Arlene Foster attended her party's election manifesto launch but was too ill to take questions from the media. Picture by Mal McCann 
Arlene Foster attended her party's election manifesto launch but was too ill to take questions from the media. Picture by Mal McCann  Arlene Foster attended her party's election manifesto launch but was too ill to take questions from the media. Picture by Mal McCann 

Monday was a first, not just for the DUP but for any party in the north. Normally the launch of a party’s election manifesto is a bit of free publicity when the party’s policies make the headlines for at least one day.

Instead, the headlines were the press launch than never was. Arlene Foster was revealed as someone at the parlous intersection of panic and desperation.

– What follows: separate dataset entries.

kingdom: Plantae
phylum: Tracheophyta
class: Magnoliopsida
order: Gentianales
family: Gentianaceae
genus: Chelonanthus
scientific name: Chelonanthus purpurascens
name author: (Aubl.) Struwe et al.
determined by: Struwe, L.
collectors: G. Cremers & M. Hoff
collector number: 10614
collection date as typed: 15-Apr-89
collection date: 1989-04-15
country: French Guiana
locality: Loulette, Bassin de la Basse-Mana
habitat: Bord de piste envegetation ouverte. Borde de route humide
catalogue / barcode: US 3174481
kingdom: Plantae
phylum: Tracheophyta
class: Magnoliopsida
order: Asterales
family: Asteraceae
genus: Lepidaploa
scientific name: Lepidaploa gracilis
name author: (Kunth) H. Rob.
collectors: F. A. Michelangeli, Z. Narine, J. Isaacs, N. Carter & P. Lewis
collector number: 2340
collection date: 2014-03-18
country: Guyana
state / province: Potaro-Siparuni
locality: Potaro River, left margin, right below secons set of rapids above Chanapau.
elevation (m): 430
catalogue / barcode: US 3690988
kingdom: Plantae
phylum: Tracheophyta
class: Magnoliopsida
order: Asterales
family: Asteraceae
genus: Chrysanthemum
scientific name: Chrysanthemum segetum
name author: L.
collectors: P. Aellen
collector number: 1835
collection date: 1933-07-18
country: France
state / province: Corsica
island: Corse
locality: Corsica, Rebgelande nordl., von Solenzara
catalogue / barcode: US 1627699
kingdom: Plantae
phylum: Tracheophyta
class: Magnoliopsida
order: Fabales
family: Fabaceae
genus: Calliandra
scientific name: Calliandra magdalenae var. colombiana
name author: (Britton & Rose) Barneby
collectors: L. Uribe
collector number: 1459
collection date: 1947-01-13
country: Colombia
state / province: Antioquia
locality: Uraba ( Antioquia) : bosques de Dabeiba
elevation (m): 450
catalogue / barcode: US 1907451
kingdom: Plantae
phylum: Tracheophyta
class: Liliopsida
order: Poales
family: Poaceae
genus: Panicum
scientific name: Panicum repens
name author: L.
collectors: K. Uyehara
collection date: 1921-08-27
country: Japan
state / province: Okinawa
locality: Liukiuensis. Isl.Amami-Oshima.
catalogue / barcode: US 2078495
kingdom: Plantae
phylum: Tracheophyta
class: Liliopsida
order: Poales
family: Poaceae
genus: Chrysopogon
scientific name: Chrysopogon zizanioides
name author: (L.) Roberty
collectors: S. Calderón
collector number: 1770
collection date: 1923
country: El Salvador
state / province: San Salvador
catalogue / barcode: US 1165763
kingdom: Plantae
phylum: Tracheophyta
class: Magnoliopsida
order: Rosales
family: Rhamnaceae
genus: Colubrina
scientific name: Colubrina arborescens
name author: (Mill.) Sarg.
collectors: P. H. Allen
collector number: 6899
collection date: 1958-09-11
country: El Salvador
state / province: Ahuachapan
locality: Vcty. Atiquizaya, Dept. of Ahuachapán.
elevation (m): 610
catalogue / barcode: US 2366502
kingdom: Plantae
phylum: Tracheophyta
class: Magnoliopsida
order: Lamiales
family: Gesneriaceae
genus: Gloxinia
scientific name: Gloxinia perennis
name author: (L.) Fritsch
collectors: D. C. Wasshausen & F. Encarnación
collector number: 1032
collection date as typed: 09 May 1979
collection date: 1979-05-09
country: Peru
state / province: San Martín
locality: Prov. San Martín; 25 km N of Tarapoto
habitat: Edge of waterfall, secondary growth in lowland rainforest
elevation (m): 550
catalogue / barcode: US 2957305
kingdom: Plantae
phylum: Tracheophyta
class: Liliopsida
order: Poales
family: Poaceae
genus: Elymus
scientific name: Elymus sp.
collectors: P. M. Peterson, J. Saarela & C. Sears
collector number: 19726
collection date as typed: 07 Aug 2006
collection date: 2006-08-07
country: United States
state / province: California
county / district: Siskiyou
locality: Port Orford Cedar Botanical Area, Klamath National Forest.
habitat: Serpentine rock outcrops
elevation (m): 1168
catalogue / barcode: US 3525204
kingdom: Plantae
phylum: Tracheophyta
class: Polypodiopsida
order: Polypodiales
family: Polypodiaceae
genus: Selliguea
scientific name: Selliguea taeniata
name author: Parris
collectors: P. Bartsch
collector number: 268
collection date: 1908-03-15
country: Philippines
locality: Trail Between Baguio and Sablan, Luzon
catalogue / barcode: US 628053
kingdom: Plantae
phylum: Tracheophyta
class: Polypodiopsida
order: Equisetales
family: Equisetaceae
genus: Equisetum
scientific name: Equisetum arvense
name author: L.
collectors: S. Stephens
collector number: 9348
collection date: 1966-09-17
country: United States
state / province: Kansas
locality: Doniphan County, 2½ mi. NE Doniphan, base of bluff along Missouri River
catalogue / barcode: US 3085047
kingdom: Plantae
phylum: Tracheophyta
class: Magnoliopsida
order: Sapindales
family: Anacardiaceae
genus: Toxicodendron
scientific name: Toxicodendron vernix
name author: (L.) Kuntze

Her self-declared ‘man-flu’ didn’t stop her making a speech received with almost universal derision but did conveniently prevent her answering any questions. For some reason Depooty Dawds who hadn’t diagnosed himself with any debilitating illness couldn’t take questions either.

At last the full implications of RHI have caught up with Foster. People are now listing all the other scandals that are piled up at the door of the DUP. Red Sky, Nama, the Social Investment Fund money channelled to bodies linked to the UDA, finance to support Brexit, they were all initially batted aside as just mud thrown by Sinn Féin.

Then RHI burst on the scene tied down definitively as Foster’s responsibility. As revelation followed revelation even her own supporters began to give credence to the other scandals thinking there’s no smoke without fire because that’s certainly the case with her 24/7 boilers.

DUP supporters began to express outrage as accusations of cronyism, chicanery, preferential treatment, rumours of curious behaviour by unelected special advisers overreaching themselves emerged given credence by senior civil servants. So it wasn’t just down to Sinn Féin throwing dirt.

Foster has been on the back foot since December and was clearly shocked when Martin McGuinness resigned. Typically she contemptuously dismissed his threat accusing him of playing chicken, a serious mistake with McGuinness.

Her shock and lack of preparedness are obvious. The DUP, like all other parties cannot return with the same number of seats. It’s a simple matter of arithmetic because there are eighteen fewer seats to go around. Yet Foster allowed all DUP MLAs to stand. That’s 37 candidates – too many – and too many using last May’s posters. So much for vote management.

The $64,000 question is, will 30 get back? Most pundits think the DUP should get 31-2 but if not, then Arlene won’t be able to use her pre-signed petitions of concern any more. That’s why she’s happy to abolish the procedure. That’s why she’s desperately banging the tribal drum in a most disgraceful fashion.

Foster’s line about Sinn Féin is not only disgraceful because it’s untrue but it’s also inherently absurd and furthermore exposes her real attitude to partnership. Even if Sinn Féin were to become the largest party, which they won’t and Foster knows it, Michelle O’Neill, who to Foster’s utter discredit she tries to ignore, couldn’t do anything as first minster unless the deputy first minister agreed. Unless that is she were to try to behave like Foster and pretend she’s prime minister thereby subverting the very concept of partnership.

It’s impossible legally or any other way to ‘advance a Sinn Féin agenda’ without agreement from executive partners. That’s the way Stormont is set up and Foster knows it. So much for the integrity of the DUP campaign.

Essentially it’s a false prospectus with no respect for her own voters because it assumes their ignorance and misleads with manufactured fears.

This is the pretty pass RHI has brought Foster to. It has sunk to this: Foster has opted for the most sectarian campaign for 30 years to save her own political skin. Not very edifying.